Community
    • Login

    How to find two or more non-consecutive tabs in a line?

    Scheduled Pinned Locked Moved General Discussion
    21 Posts 5 Posters 4.6k Views
    Loading More Posts
    • Oldest to Newest
    • Newest to Oldest
    • Most Votes
    Reply
    • Reply as topic
    Log in to reply
    This topic has been deleted. Only users with topic management privileges can see it.
    • Meta ChuhM
      Meta Chuh moderator @glossar
      last edited by Meta Chuh

      maybe a screenshot helps:
      Imgur

      1 Reply Last reply Reply Quote 2
      • glossarG
        glossar
        last edited by

        I can’t see the screenshots above - neither on this page nor when clicking on it. All I see is a broken-image-file-icon and “Imgur” next to it.

        1 Reply Last reply Reply Quote 0
        • Alan KilbornA
          Alan Kilborn
          last edited by

          Okay, one more try. It could be as simple(!) as changing it to this:

          (?-s)^.*?\t(?!\t).+?\t.*?$

          :)

          1 Reply Last reply Reply Quote 3
          • glossarG
            glossar
            last edited by

            Thanks, that now works like a charm! :)

            While we are at it, how about building another regex that locates a line that contains no tab? :)

            Alan KilbornA 1 Reply Last reply Reply Quote 0
            • Alan KilbornA
              Alan Kilborn @glossar
              last edited by

              @glossar said:

              regex that locates a line that contains no tab?
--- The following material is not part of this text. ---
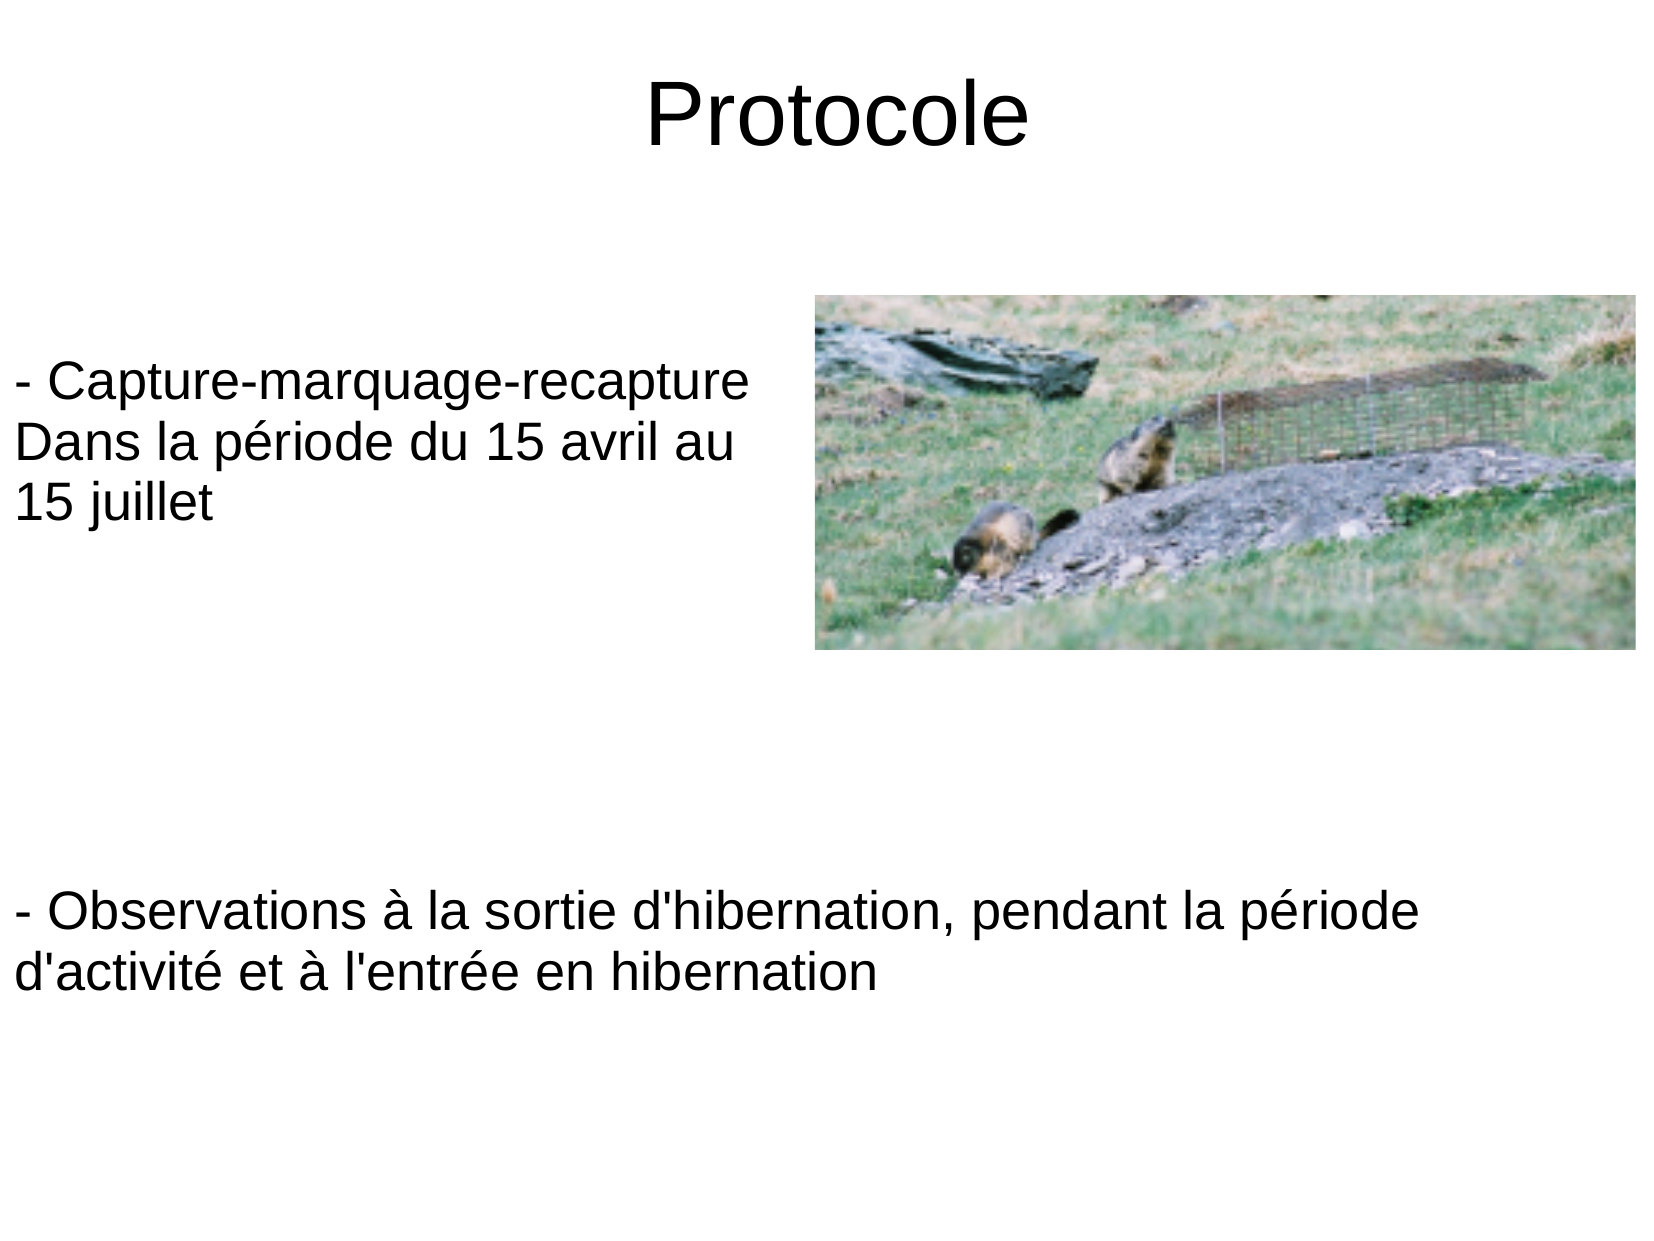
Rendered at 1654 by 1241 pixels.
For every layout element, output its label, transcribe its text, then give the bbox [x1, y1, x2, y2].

              There might be better ones, but this one seems to work:

              ^((?!\t).)*$

              glossarG 1 Reply Last reply Reply Quote 3
              • guy038G
                guy038
                last edited by guy038

                Hi, @glossar, @alan-kilborn, and All,

                A second solution could be :

                SEARCH (?-s)(?=.*\t.*\t).+

                A third solution could be, using the Mark dialog, w/o checking the Bookmark line option :

                MARK (?-s)\t.*\t


                Note, @alan-kilborn, that your regex should be changed into :

                SEARCH (?-s)^.*?\t[^\t\r\n]+\t.*?$

                To avoid wrong multi-lines match. However, this solution still misses some possibilities !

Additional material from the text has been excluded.